Shedding Models and Tutorials

Bayesian Workflow for Modeling Shedding Dynamics using Rstan
  • Yuke Wang, @YWAN446 Hubert Department of Global Health, Rollins School of Public Health, Emory University
  • Till Hoffmann, @tillahoffmann Department of Biostatistics, Harvard T.H. Chan School of Public Health, Harvard University

The current tutorial demonstrates the Bayesian workflow to model shedding data using Rstan. We use the longitudinal SARS-CoV-2 fecal shedding data from Wölfel et al. (2020). The data includes observations of SARS-CoV-2 RNA concentration in 82 stool samples from 9 patients. As most samples collected in shedding studies are several days after symptom onset when the number of pathogens shed is decreasing. In this tutorial, we focus on modeling the decay phase of the shedding dynamics. We consider two classical models, exponential decay model and gamma model.

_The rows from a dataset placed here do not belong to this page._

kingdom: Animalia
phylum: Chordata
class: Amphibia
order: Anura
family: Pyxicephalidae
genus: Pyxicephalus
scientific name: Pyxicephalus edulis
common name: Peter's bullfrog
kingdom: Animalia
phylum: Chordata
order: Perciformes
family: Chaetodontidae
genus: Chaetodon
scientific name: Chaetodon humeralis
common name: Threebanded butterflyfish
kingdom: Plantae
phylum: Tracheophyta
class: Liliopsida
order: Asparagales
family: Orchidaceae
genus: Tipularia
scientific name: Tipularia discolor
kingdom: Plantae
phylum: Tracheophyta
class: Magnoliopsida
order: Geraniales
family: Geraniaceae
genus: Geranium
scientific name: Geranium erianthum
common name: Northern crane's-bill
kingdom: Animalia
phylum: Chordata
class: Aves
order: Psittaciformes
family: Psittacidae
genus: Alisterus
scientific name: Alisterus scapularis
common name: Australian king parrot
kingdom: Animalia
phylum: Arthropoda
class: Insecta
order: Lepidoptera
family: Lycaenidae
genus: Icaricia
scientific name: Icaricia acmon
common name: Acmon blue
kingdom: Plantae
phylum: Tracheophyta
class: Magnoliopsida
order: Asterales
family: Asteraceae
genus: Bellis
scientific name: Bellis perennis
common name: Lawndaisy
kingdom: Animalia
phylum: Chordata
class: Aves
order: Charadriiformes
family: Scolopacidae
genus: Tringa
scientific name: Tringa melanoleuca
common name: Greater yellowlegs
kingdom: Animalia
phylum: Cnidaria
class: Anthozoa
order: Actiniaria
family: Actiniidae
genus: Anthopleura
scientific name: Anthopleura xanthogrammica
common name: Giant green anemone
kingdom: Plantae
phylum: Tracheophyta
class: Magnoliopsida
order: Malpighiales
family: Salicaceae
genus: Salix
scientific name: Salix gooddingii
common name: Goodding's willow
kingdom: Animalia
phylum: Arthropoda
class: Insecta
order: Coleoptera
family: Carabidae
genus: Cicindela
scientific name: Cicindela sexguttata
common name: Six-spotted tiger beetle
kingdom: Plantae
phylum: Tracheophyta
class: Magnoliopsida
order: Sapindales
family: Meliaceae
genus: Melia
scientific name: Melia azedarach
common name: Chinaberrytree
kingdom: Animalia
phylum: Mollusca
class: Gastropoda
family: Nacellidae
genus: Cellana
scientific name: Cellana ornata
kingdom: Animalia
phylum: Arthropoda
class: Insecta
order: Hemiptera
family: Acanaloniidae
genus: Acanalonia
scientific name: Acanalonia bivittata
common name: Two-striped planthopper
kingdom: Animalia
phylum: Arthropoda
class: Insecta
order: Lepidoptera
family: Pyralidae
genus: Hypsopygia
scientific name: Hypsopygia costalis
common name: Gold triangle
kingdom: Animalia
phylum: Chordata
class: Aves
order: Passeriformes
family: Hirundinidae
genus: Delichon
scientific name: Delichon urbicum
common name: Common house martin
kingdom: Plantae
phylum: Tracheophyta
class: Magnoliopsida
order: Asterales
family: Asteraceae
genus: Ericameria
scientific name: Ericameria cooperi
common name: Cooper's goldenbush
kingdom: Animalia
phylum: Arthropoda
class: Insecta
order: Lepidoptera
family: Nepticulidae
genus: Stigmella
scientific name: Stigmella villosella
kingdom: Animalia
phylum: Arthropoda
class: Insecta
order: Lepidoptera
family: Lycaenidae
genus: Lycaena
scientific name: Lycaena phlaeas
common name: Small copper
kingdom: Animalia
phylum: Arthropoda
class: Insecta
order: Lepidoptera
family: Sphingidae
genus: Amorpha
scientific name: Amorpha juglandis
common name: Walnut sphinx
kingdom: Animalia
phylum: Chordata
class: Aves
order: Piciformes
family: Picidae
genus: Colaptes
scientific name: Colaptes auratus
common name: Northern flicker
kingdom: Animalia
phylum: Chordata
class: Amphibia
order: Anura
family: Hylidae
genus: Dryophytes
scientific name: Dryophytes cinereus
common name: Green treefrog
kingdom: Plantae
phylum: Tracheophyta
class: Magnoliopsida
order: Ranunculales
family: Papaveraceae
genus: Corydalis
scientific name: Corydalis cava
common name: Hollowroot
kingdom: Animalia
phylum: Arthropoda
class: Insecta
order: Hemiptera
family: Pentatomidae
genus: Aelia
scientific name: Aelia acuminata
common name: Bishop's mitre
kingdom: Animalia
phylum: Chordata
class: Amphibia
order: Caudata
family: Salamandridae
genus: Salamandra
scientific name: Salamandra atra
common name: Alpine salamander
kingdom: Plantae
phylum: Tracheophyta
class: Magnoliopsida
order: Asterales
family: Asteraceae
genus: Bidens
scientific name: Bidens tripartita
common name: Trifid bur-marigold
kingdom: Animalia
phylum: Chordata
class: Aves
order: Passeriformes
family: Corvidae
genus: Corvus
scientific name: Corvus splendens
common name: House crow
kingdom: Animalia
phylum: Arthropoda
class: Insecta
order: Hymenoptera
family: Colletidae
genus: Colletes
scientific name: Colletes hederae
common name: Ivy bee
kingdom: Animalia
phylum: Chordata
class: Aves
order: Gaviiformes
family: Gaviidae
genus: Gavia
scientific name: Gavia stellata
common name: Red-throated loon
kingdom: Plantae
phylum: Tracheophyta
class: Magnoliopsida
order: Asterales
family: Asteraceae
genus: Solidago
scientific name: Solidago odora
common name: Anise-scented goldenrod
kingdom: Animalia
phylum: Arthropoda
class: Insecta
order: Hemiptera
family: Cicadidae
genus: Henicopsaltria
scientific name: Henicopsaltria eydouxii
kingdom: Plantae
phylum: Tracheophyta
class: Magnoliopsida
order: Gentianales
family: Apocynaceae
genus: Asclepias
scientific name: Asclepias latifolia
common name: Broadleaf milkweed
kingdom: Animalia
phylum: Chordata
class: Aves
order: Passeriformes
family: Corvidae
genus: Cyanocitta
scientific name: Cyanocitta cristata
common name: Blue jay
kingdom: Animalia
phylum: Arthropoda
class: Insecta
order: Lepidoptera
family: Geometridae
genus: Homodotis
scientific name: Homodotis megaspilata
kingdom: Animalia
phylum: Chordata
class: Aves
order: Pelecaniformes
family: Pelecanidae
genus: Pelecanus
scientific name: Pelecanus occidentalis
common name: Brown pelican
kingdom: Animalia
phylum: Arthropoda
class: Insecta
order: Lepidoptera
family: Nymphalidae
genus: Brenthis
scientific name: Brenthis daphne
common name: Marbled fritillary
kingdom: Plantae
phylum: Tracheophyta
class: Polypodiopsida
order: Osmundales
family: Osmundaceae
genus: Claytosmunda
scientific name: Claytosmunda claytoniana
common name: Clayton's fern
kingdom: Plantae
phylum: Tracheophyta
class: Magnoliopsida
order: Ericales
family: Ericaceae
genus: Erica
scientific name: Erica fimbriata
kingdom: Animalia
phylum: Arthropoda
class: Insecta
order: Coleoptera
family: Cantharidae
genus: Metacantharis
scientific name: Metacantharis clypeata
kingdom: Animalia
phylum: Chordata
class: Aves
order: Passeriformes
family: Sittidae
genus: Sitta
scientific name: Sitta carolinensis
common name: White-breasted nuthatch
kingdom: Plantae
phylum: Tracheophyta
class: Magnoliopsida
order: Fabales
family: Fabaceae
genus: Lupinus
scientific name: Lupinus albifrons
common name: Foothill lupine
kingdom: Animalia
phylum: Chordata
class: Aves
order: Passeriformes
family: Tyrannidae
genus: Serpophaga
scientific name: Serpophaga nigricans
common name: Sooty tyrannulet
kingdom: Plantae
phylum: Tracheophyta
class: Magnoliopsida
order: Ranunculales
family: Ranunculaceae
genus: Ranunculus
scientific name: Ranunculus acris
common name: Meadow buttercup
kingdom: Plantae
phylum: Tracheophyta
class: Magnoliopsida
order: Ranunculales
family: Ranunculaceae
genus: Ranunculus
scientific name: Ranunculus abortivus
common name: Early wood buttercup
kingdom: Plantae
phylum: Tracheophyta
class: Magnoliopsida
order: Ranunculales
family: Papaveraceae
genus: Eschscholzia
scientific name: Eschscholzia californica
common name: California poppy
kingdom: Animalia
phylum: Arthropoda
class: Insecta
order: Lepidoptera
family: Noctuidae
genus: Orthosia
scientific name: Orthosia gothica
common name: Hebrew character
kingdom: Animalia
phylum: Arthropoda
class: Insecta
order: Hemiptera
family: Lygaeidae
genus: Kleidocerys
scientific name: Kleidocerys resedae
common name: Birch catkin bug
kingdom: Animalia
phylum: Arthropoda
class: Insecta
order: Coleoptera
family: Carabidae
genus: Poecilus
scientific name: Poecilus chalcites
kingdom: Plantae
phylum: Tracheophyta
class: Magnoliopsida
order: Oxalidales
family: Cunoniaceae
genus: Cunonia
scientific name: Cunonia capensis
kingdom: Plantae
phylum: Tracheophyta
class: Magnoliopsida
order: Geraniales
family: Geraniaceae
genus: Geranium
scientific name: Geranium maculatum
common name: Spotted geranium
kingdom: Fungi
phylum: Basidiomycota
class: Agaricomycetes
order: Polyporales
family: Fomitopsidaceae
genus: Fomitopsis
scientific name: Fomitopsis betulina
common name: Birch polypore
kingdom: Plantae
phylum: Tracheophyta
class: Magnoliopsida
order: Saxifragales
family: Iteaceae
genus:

Time Course of Fecal Shedding
  • Peter FM Teunis, Center for Global Safe WASH, Rollins School of Public Health, Emory University

We develop a realistic model of the time course of virus shedding which includes an initial increase in virus concentration, followed by a decrease to undetectable levels. In this tutoiral, we apply the model to the longitudinal SARS-CoV-2 fecal shedding data from Wölfel et al. (2020) using JAGS. The data includes observations of SARS-CoV-2 RNA concentration in 82 stool samples from 9 patients.